A cage around the drone, there are kids toys like this, and also commercial products for inspection. Prevents contact with other objects, contact can be sensed and reacted to. https://www.flyability.com/elios-3
Doesn't protect against everything, like Spanish Moss which dangles from trees, but that is a lot bigger than a long thin wire.
Ah yeah I came up with the solution to that one. It's 'don't fly drones over our heads' approach. Also the 'upgrade the fragile infrastructure so a light breeze doesn't take out millions of people's power.'
It’s really hard for people too. The advice I got for landing in a field was to assume that every pole you saw had wires going to every other pole. Which is reasonable enough for that scenario, but not workable for continual low altitude flying in a built up area.
> horizontal wires were the hardest common object to avoid... Traditional stereo won't help you localize them
This makes a lot of sense.

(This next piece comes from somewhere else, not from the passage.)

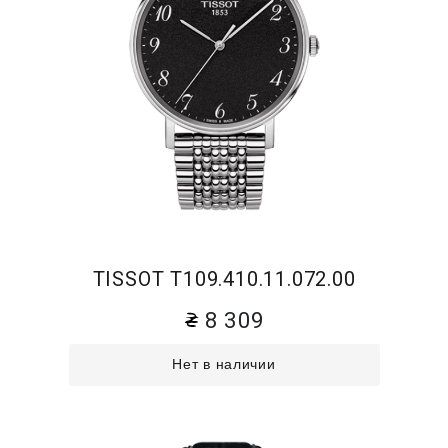
TISSOT T109.410.11.072.00
8 309
Нет в наличии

I wonder if it wouldn't be better for autonomous vision to use three cameras instead of two for better spatial reasoning.. maybe in a triangle pattern?
We experimented with a rig with more cameras on it (four, in a square) but the baseline of the cameras on the drones we were using could be measured in centimeters, so the vertical stereo pairs didn't provide much better results. Further, more cameras means more power, more weight, and much more expensive on-board processing (which also will require more power).
If you have a map of all utility poles you could probably just avoid every straight line between any of them within some reasonable distance of eachother.
it's an approximation of dangerous areas, catenary curves are more accurate than straight lines but you don't know the length of the cable so you don't know the droop height.
All cables? Everywhere in the entire country? Accurate to the centimeter level and updated on the hour?
Edit: This was flippant, but the real issues are: any map you get will be incomplete and obsolete almost immediately and cables move and sway in the breeze.